If you do not check your email regularly, please provide a phone number as well. We would try to contact recipients via email at first but if they do not reply, we would then reach out by phone. This is because we will be announcing a recipient every month and as we have a deadline, we would have to postpone a grant and award that month to somebody else if there is no response.

Will you offer feedback?

No, we wish we could, but we are doing this on top of our usual workload and it will be a lot of work already just to read through all of the applications that come in. Hopefully we are better set up one day soon so that we can engage in a proper dialogue with everyone who does want to have a chat over email, but for now, we are very sorry that we have to say no. We wish it were otherwise.

Can I email multiple times?

Yes, if you’re emailing again to send more writing you’d like to submit for consideration, we’d appreciate it if you sent it in reply to your first email (so we can keep track of them both together in the thread). But it’s a rolling grant, so it’s not necessary to re-apply if you haven’t heard back from us immediately.
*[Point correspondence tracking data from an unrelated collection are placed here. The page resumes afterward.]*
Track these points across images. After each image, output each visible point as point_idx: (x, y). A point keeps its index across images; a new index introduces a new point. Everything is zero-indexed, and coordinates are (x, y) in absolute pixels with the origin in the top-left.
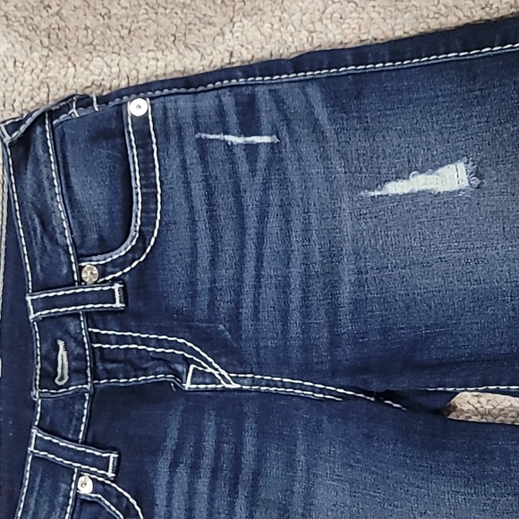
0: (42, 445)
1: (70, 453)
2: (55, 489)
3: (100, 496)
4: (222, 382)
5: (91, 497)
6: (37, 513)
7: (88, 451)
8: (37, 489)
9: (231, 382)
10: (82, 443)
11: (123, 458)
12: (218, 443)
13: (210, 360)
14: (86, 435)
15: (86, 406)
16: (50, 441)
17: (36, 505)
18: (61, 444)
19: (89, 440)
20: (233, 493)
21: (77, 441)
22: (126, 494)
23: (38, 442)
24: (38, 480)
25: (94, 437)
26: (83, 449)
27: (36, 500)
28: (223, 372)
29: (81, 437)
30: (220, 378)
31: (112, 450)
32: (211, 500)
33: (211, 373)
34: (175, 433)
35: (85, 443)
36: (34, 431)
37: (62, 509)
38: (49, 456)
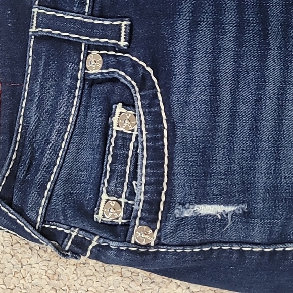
0: (44, 21)
2: (62, 71)
3: (112, 70)
5: (101, 74)
6: (43, 99)
7: (96, 22)
8: (41, 74)
10: (89, 15)
14: (92, 7)
16: (54, 15)
17: (41, 90)
18: (66, 17)
19: (96, 12)
20: (264, 45)
21: (84, 13)
22: (141, 63)
23: (40, 18)
24: (42, 63)
26: (91, 21)
27: (41, 85)
29: (87, 10)
31: (122, 18)
32: (238, 58)
35: (92, 14)
36: (35, 10)
37: (70, 92)
38: (53, 32)
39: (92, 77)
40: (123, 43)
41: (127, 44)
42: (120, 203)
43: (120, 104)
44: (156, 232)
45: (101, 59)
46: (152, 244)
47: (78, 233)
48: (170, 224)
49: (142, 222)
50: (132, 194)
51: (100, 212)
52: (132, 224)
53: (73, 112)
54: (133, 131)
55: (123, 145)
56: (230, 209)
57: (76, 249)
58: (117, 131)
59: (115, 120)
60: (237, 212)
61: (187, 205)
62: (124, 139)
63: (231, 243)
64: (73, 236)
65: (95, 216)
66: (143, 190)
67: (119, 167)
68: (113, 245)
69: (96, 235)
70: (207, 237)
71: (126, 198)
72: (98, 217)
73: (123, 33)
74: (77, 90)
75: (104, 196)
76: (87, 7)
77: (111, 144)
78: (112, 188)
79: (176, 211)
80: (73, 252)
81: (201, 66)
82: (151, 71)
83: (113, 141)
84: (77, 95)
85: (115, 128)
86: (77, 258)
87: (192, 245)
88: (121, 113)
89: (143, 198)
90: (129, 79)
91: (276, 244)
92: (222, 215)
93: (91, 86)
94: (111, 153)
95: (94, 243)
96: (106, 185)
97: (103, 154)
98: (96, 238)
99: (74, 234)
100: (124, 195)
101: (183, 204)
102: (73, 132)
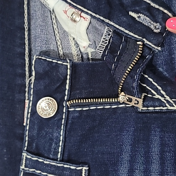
0: (31, 164)
1: (53, 169)
4: (167, 105)
7: (65, 166)
9: (174, 105)
10: (60, 161)
11: (91, 170)
12: (162, 153)
13: (160, 88)
14: (63, 154)
15: (62, 134)
16: (37, 160)
18: (45, 162)
19: (66, 158)
21: (57, 160)
23: (28, 162)
25: (69, 155)
26: (62, 165)
28: (168, 98)
29: (59, 156)
30: (165, 102)
31: (83, 164)
33: (158, 99)
34: (129, 148)
35: (62, 160)
36: (24, 154)
38: (36, 171)
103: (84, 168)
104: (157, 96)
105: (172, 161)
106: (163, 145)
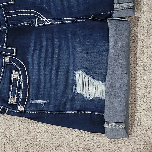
39: (7, 63)
40: (14, 55)
41: (15, 55)
42: (15, 98)
43: (14, 70)
44: (24, 107)
45: (9, 58)
46: (23, 111)
47: (3, 107)
48: (28, 105)
49: (21, 104)
50: (18, 96)
51: (9, 101)
52: (18, 105)
53: (2, 73)
54: (18, 78)
55: (15, 82)
56: (44, 101)
57: (2, 112)
58: (13, 78)
59: (13, 75)
60: (46, 103)
61: (33, 100)
62: (15, 80)
63: (45, 111)
64: (1, 108)
65: (8, 102)
66: (22, 95)
67: (14, 88)
68: (13, 110)
69: (8, 108)
70: (38, 109)
71: (16, 97)
72: (9, 103)
73: (14, 52)
74: (3, 67)
75: (11, 97)
76: (5, 44)
77: (12, 82)
78: (12, 94)
79: (30, 101)
80: (2, 113)
81: (36, 62)
82: (22, 63)
83: (12, 81)
84: (3, 68)
85: (13, 77)
86: (3, 114)
87: (34, 111)
88: (14, 73)
89: (21, 98)
90: (16, 65)
91: (56, 112)
92: (42, 103)
93: (7, 66)
94: (12, 84)
95: (7, 110)
96: (11, 93)
97: (10, 84)
98: (8, 109)
99: (2, 108)
100: (16, 96)
101: (32, 100)
102: (2, 79)
103: (15, 49)
104: (42, 19)
105: (51, 45)
106: (47, 39)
Will I hear back from you after emailing?

Unfortunately we are unable to provide a reply beyond the automated receipt email - we are just not set up to be able to write personalised replies to all of the applications that come in, sorry. If you have any questions, please check these FAQs in full before contacting us.

If I don’t hear back beyond the automated reply, does that mean my application wasn’t successful?

This is a grant that will be awarded to a different applicant every month, and we are planning on keeping a record of all emails and contact information that come into funding@thewhitepube.com. A lack of response on our part does not indicate a permanent rejection because we will be referring to the same growing record, as well as our own research, in order to select recipients for the grant as we go forward.

Can I email on behalf of somebody else?

As long as you have their express permission to do so, this is fine, especially as we know that finding the time to email over your work can be difficult, especially in the current economic climate; and also some people might need personal assistant support for various reasons, so just as long as you’ve got their permission, go for it.

Can I be paid in instalments?

Yes, you can be paid in instalments. We offer this option incase a lump sum would effect Universal Credit payments, etc.